● PROBLEM DESCRIPTION
Pull every line with the word "social" out of the entries below.

[Page-level text extractions]
....
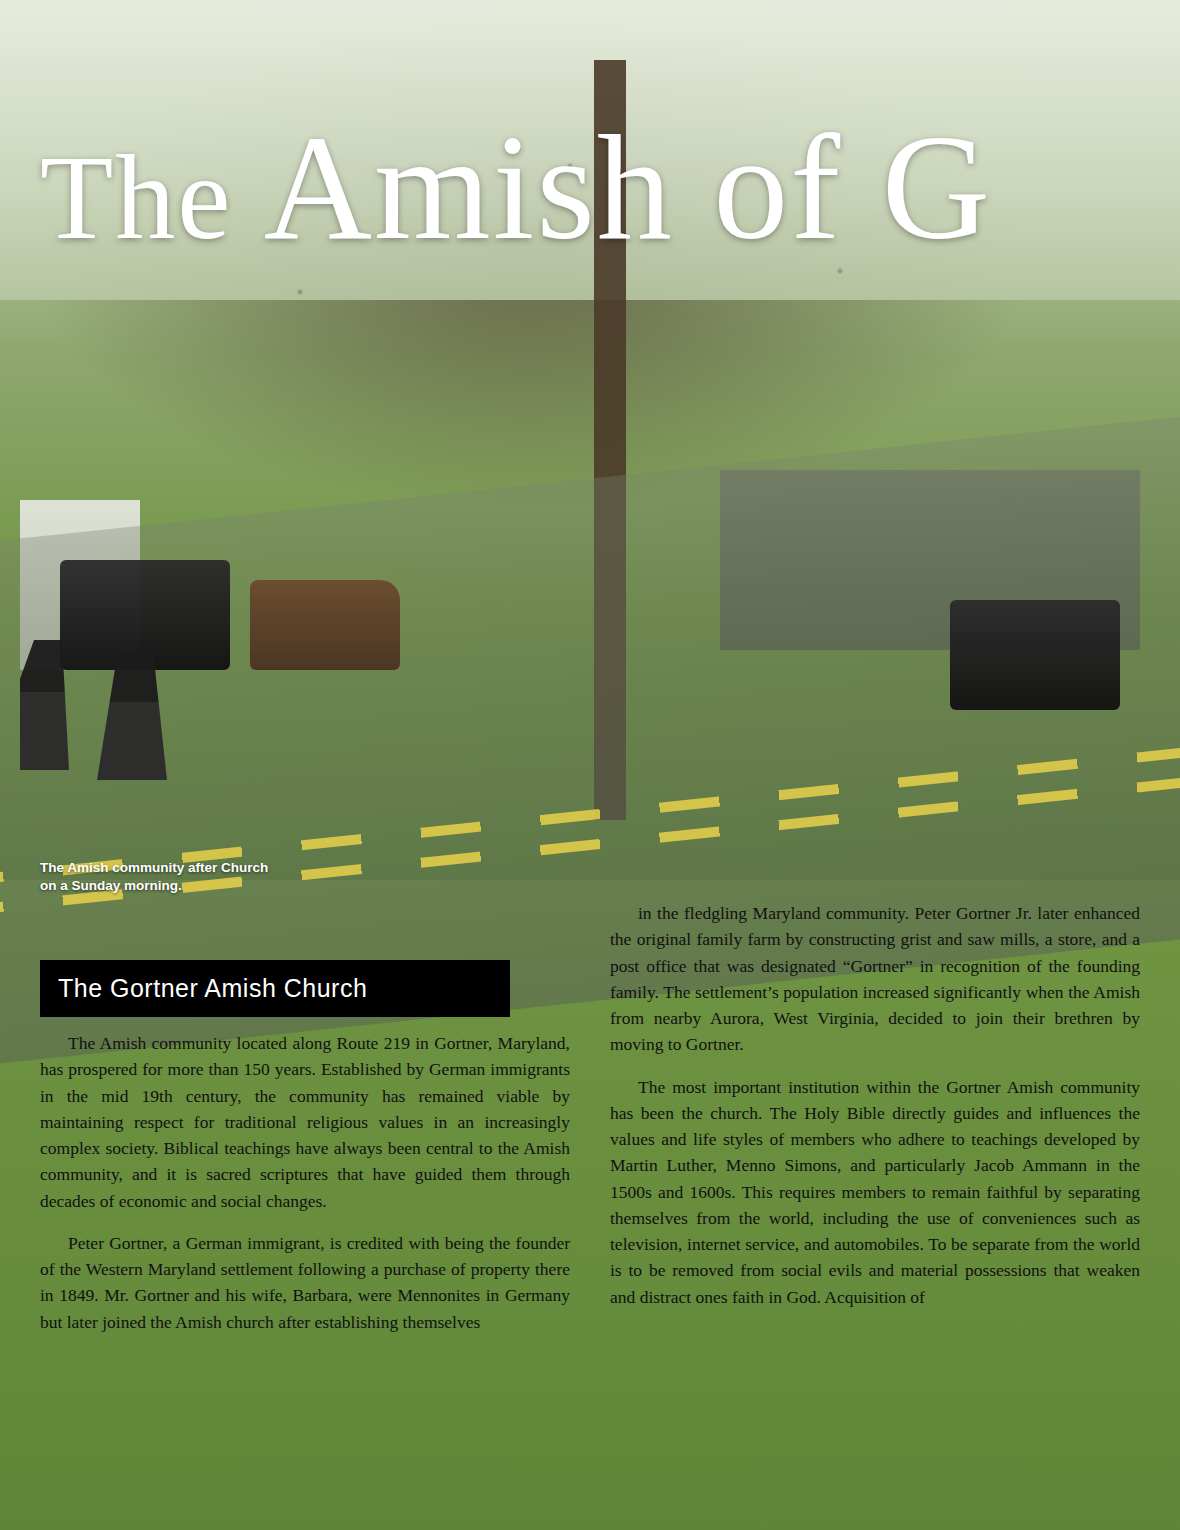The Amish of G
The Amish community after Church on a Sunday morning.
The Gortner Amish Church
The Amish community located along Route 219 in Gortner, Maryland, has prospered for more than 150 years. Established by German immigrants in the mid 19th century, the community has remained viable by maintaining respect for traditional religious values in an increasingly complex society. Biblical teachings have always been central to the Amish community, and it is sacred scriptures that have guided them through decades of economic and social changes.
Peter Gortner, a German immigrant, is credited with being the founder of the Western Maryland settlement following a purchase of property there in 1849. Mr. Gortner and his wife, Barbara, were Mennonites in Germany but later joined the Amish church after establishing themselves
in the fledgling Maryland community. Peter Gortner Jr. later enhanced the original family farm by constructing grist and saw mills, a store, and a post office that was designated “Gortner” in recognition of the founding family. The settlement’s population increased significantly when the Amish from nearby Aurora, West Virginia, decided to join their brethren by moving to Gortner.
The most important institution within the Gortner Amish community has been the church. The Holy Bible directly guides and influences the values and life styles of members who adhere to teachings developed by Martin Luther, Menno Simons, and particularly Jacob Ammann in the 1500s and 1600s. This requires members to remain faithful by separating themselves from the world, including the use of conveniences such as television, internet service, and automobiles. To be separate from the world is to be removed from social evils and material possessions that weaken and distract ones faith in God. Acquisition of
....
● RESULT OF THIS TASK
The Amish community located along Route 219 in Gortner, Maryland, has prospered for more than 150 years. Established by German immigrants in the mid 19th century, the community has remained viable by maintaining respect for traditional religious values in an increasingly complex society. Biblical teachings have always been central to the Amish community, and it is sacred scriptures that have guided them through decades of economic and social changes.
The most important institution within the Gortner Amish community has been the church. The Holy Bible directly guides and influences the values and life styles of members who adhere to teachings developed by Martin Luther, Menno Simons, and particularly Jacob Ammann in the 1500s and 1600s. This requires members to remain faithful by separating themselves from the world, including the use of conveniences such as television, internet service, and automobiles. To be separate from the world is to be removed from social evils and material possessions that weaken and distract ones faith in God. Acquisition of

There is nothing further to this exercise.